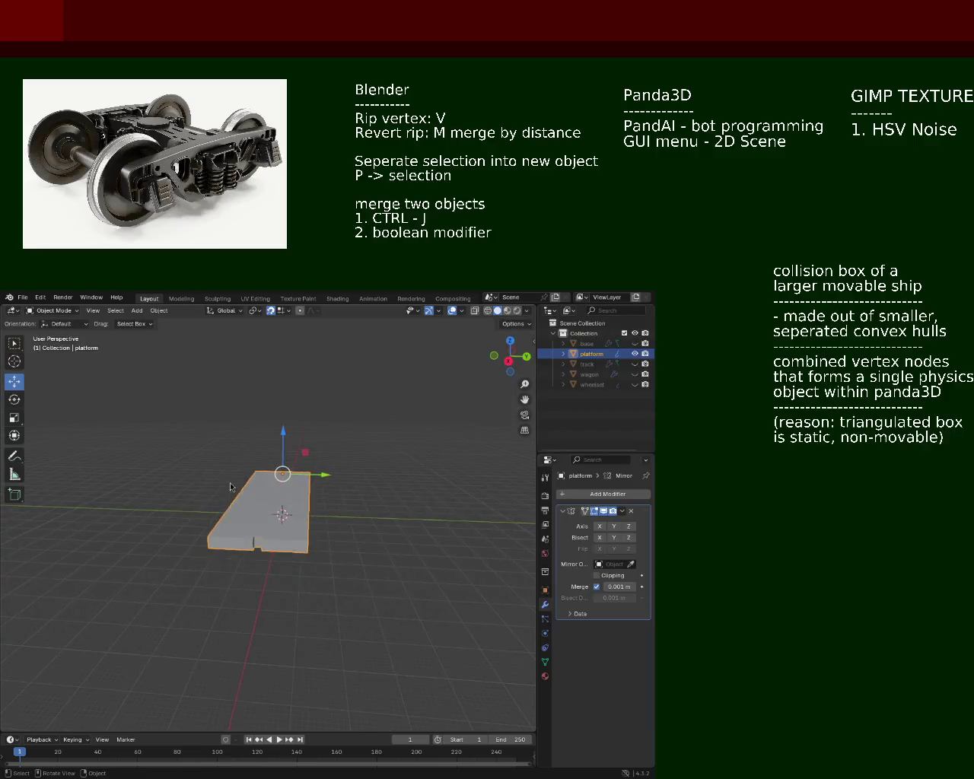
mouse_move(224, 509)
middle_down()
mouse_move(233, 488)
mouse_move(300, 541)
mouse_move(334, 534)
mouse_move(352, 562)
mouse_move(277, 498)
middle_up()
Enter Edit Mode on the platform and add the near-end vertex to the selection
key(Tab)
scroll(300, 543, up, 3)
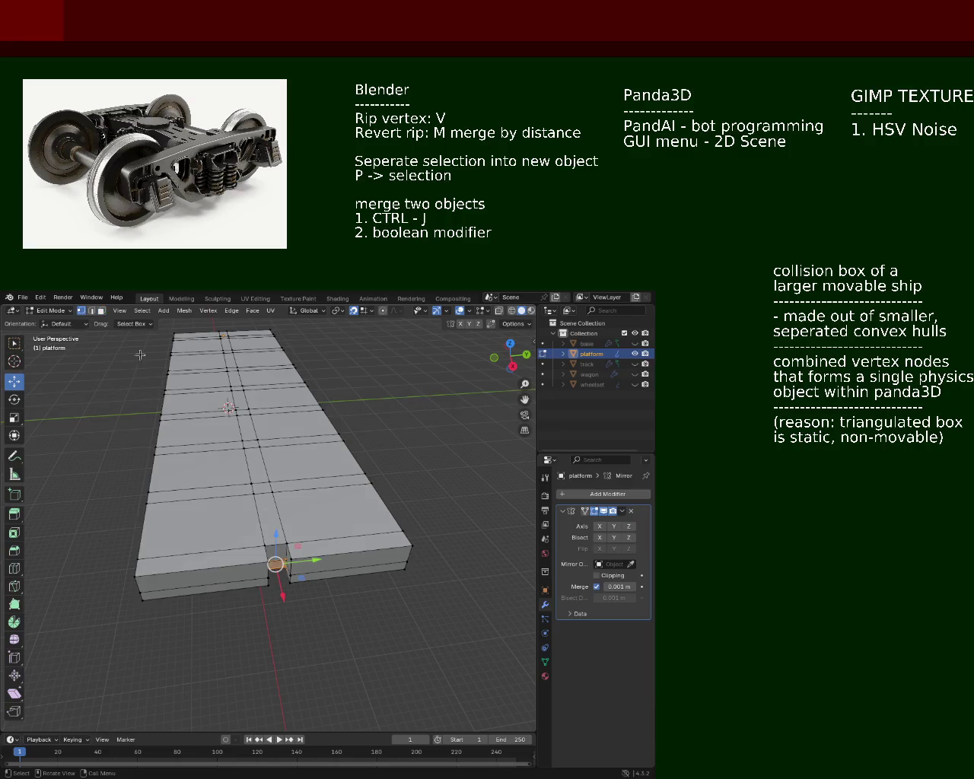
shift+click(264, 547)
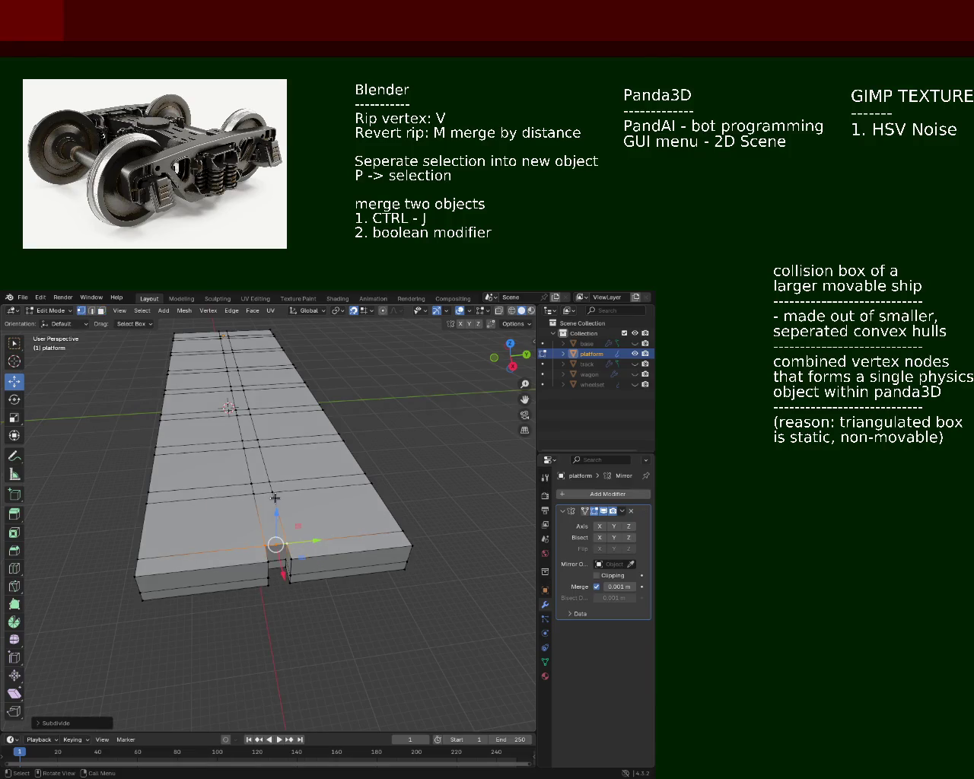
middle_drag(292, 541, 102, 504)
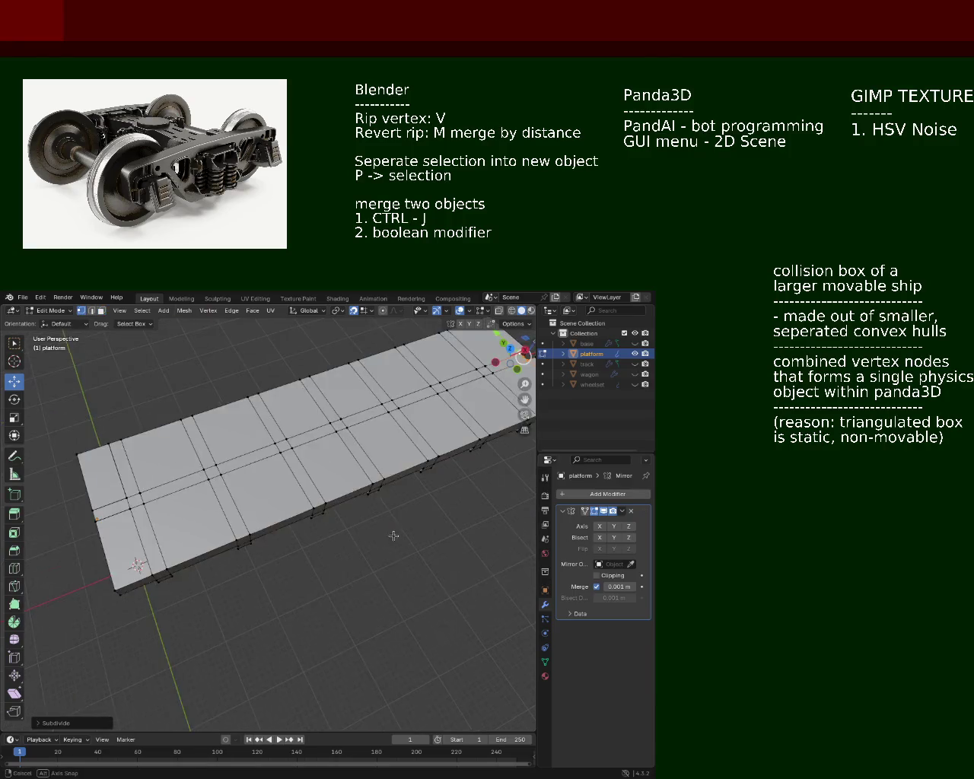
right_click(102, 517)
key(Escape)
Select only the near-corner vertex and view the whole platform from a tilted angle
middle_drag(102, 517, 203, 476)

+++++

#### [Exercise directions]
In the answer, the lines from the one containing "scroll(300, 543, up, 3)" to the end of the records above must be written out exactly, both ends included; the pictures must not appear.

#### [Answer section]
scroll(300, 543, up, 3)
shift+click(264, 547)
middle_drag(292, 541, 102, 504)
right_click(102, 517)
key(Escape)
Select only the near-corner vertex and view the whole platform from a tilted angle
middle_drag(102, 517, 203, 476)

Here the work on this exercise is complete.